Many people appear to be dissatisfied with conventional diabetic therapy and have turned to complimentary and alternative health care. What the consumer has to understand is that diabetes is a chronic disorder and there is no magic bullet anywhere. The only way to prevent complications of diabetes is by better sugar control.
The role of complimentary and alternative medicine (CAM) for the treatment of type 2 diabetes is not clear cut. There are many reports of health supplements decreasing blood sugars but all the reports are anecdotal. Controlled or randomized trials are lacking and there is no scientific proof that these supplements work. The one health supplement, which has been shown to be beneficial, is omega 3 fatty acids. This substance does not directly affect blood sugars but does help lower blood cholesterol and even helps reduce high blood pressure.
All consumers should know that health supplements bought in food stores should not be a replacement for the standard diabetic medications. It is unsafe to replace your insulin or oral hypoglycemic agents with alternative health care supplements without first consulting with your physician.
It is vital that anyone who uses or is thinking of using alternative health care supplements discuss the issue with their health care provider. This is to ensure safety and proper management of diabetes.

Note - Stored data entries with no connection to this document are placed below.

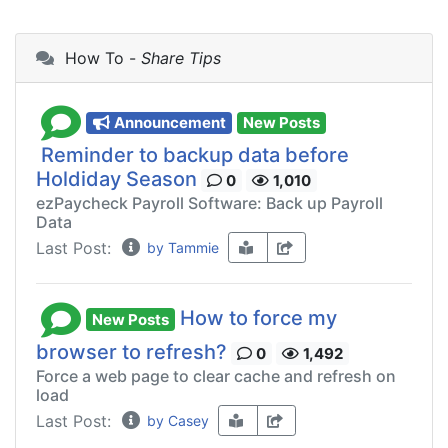
How To -
Share Tips
Announcement
New Posts
Reminder to backup data before
Holdiday Season
0
1,010
ezPaycheck Payroll Software: Back up Payroll
Data
Last Post:
by Tammie
How to force my
New Posts
browser to refresh?
0
1,492
Force a web page to clear cache and refresh on
load
Last Post:
by Casey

Most alternative health care supplements have been around for decades and overall most are safe when used at low doses by healthy people. However, at high doses there is always the potential of interacting with conventional medicines. Type 2 diabetics must be aware that other herbs, nutrients or supplements can alter the blood sugars- make them either too high or too low. If this happens, the doses of the conventional drugs must be adjusted.
Finally, the majority of alternative health care is unregulated. Both the product quality and quantity vary from place to place. Fake and counterfeit products are not unheard of. There have been many reported cases of actual drug contaminants in the health supplements to mimic conventional drugs.